Mulaney appeared to change his mind. He sat, replaced the handpiece on its cradle and apparently busied himself attending to the pile of paperwork on his desk.

Bouffler stood for a long moment staring at the thin grey hair and scaly scalp of his Prime Minister. He turned and strode to his own office to begin the depressing task of clearing out his desk.

He had just finished placing his family photographs into a cardboard crate and was looking around for the next item, when two Commonwealth Police officers walked through his open door and pinioned his arms. They applied handcuffs and pushed him roughly into the corridor towards the emergency exit.

Not a word was spoken. They offered no explanation and he was speechless with surprise.
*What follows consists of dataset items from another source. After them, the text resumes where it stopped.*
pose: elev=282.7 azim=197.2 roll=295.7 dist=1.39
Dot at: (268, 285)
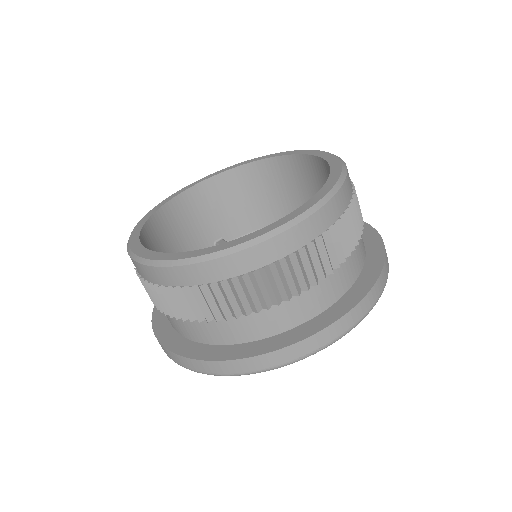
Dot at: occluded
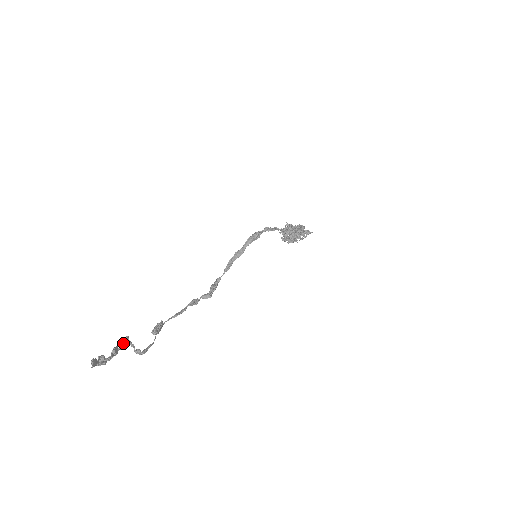
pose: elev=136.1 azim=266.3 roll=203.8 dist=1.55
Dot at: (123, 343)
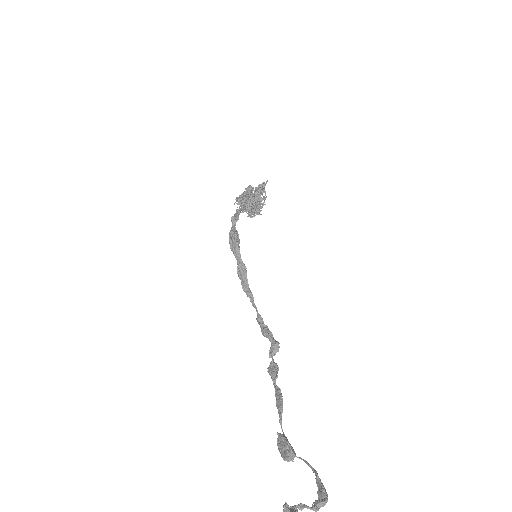
Dot at: out of frame
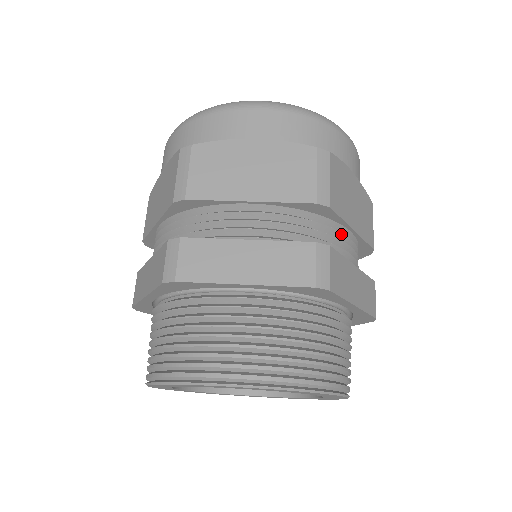
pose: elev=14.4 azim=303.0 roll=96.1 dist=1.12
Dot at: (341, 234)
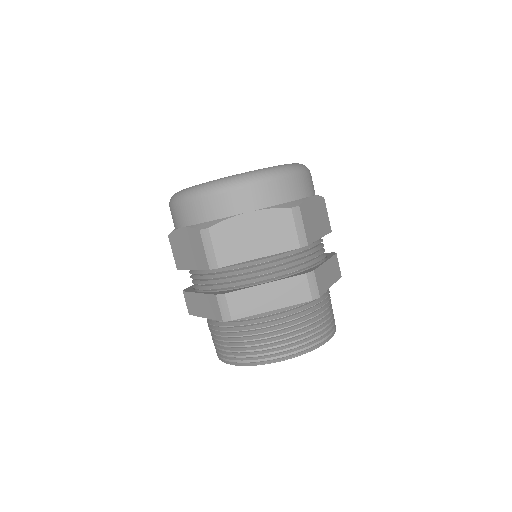
Dot at: (314, 247)
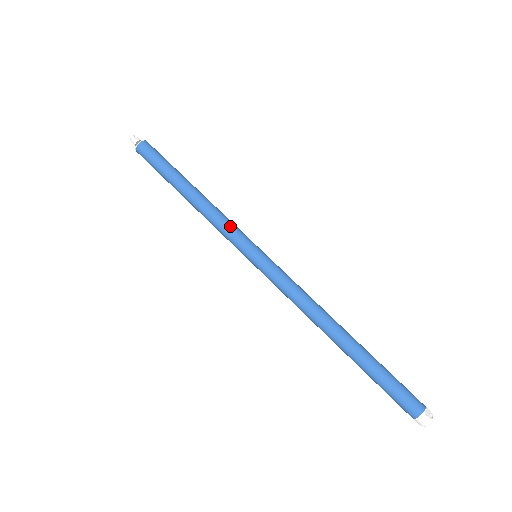
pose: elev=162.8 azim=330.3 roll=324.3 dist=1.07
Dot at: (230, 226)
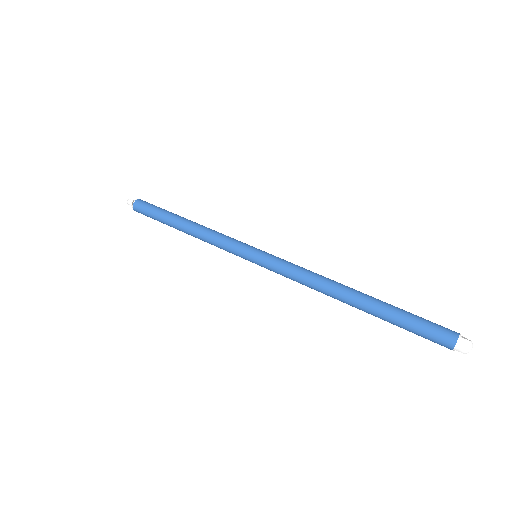
Dot at: (227, 237)
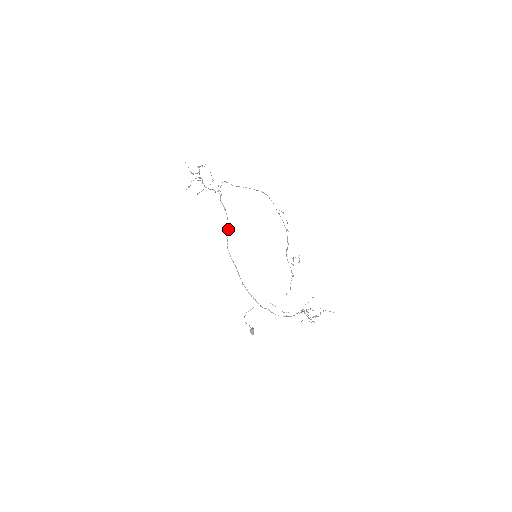
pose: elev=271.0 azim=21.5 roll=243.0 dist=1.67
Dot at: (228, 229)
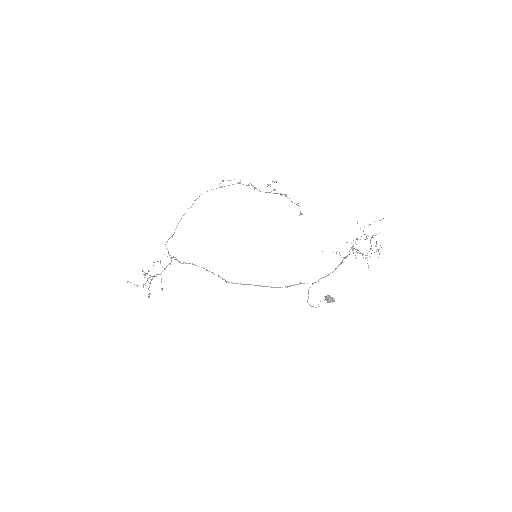
Dot at: (211, 272)
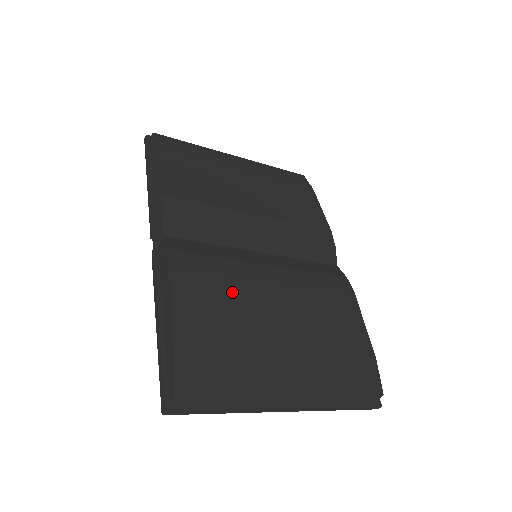
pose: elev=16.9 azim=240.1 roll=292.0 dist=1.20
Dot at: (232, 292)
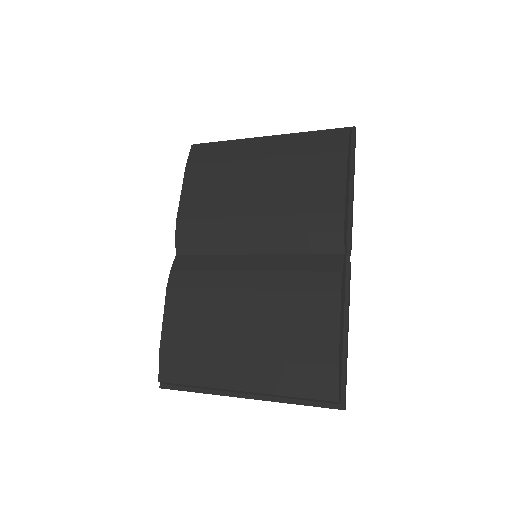
Dot at: (208, 304)
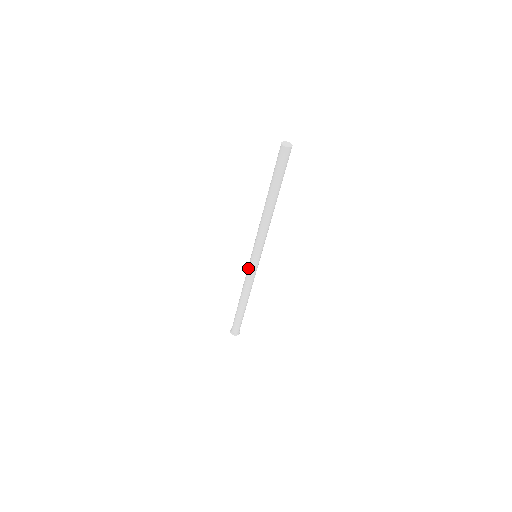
He realised they had chosen a minor exit to avoid the ever-lurking press corps, but he could do little but try to keep on his feet as his egress was completed and he was shoved into an unmarked car, motor running and driver ready to gun the engine.

As soon as the noise level dropped to normal inside the car, he asked reasonably, “What’s the charge?”

“Suspected of offering aid to a terrorist organisation, sir.”

The ‘sir’ carried the tone of contempt.

“That’s crazy!” he objected. “Who issued that order?”

“That’s for us to know and you to wonder about, sir.” He laughed derisively.

Bouffler looked at the second officer. He had seen him before in the corridors. He appealed for support. “Tell this clown who I am, Officer,” he demanded. “I’m not some bum off the street that you can push…”

“We know who you are, sir,” he said with even more contempt. “A bum is a gentleman compared to you terrorist-cell bastards. You’re going down big time!”

He realised there was nothing to be gained by saying anything so he spent his time on the way to the lock-up pondering his ultimate destination. Would it be Christmas Island? He hoped it would not be that once pearl of the Indian Ocean, still the principal refugee processing centre but now a prison with a recent history of untold bloodshed and torture under the guise of anti-terrorism. Poor bastards. Now he was one of them. If he ended up there, who would know?